**Written problem 1**. Quote the stored items word for word, from the line containing "collector number: 15660" down to the end of the stored items.

**Passage**.
——————————

This attribute simplifies the process of defining the behavior of your mock, especially when you only need a single return value.
Now, why would this be useful? Let’s look at a simple example.
You can mock database queries to ensure the code correctly processes different query results and handles database errors. Without the need to actually connect to the database.
Also, you can handle user authentication responses like a pro to ensure proper handling of valid and invalid credentials.
Moreover, you can easily assert time-related functions to simulate different time scenarios, such as current time, timeouts, or time delays in your coding ventures.
Multiple Return Values with ‘side_effect’
Consider a scenario where you want to test a function under various conditions, each requiring a different return value. The simplest example can be to check whether an input number is positive, negative or zero.
With a single return value, this can become a cumbersome process. This is where the limitations of single return value mocking become apparent.

——————————

**Written problem 2**. Print everything in the passage on mock return values from "This attribute simplifies" down to "a simple example.", word for word.

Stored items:
——————————

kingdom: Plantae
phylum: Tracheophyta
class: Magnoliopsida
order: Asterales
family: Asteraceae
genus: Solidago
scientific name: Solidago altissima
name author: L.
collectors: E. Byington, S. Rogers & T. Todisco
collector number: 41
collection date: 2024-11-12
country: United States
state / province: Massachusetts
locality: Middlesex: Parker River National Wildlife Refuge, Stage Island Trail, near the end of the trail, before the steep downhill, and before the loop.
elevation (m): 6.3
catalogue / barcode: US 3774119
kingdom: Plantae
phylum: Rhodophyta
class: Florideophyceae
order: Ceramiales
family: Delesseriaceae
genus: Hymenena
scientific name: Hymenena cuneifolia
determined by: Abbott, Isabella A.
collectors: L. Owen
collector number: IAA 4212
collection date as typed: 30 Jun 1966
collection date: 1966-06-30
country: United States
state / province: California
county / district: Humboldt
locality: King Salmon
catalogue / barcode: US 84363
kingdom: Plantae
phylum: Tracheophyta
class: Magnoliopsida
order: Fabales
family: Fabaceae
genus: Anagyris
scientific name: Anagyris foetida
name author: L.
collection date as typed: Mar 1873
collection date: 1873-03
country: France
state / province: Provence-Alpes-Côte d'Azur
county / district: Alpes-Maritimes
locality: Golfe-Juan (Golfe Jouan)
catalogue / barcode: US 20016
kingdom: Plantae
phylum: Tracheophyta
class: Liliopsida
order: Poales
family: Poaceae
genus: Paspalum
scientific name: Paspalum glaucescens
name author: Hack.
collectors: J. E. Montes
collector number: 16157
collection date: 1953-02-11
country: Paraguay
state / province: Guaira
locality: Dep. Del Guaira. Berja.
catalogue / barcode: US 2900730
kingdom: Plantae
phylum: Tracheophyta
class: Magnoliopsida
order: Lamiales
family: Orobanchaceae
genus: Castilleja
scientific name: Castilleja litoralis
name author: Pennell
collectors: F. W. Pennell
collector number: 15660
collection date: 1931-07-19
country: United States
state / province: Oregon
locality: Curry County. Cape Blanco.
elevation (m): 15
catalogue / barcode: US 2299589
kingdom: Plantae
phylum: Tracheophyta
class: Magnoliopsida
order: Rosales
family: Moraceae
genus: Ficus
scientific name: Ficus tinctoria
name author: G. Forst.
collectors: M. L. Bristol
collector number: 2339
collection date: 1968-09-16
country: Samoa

——————————

**Exercise output 1**.
collector number: 15660
collection date: 1931-07-19
country: United States
state / province: Oregon
locality: Curry County. Cape Blanco.
elevation (m): 15
catalogue / barcode: US 2299589
kingdom: Plantae
phylum: Tracheophyta
class: Magnoliopsida
order: Rosales
family: Moraceae
genus: Ficus
scientific name: Ficus tinctoria
name author: G. Forst.
collectors: M. L. Bristol
collector number: 2339
collection date: 1968-09-16
country: Samoa

**Exercise output 2**.
This attribute simplifies the process of defining the behavior of your mock, especially when you only need a single return value.
Now, why would this be useful? Let’s look at a simple example.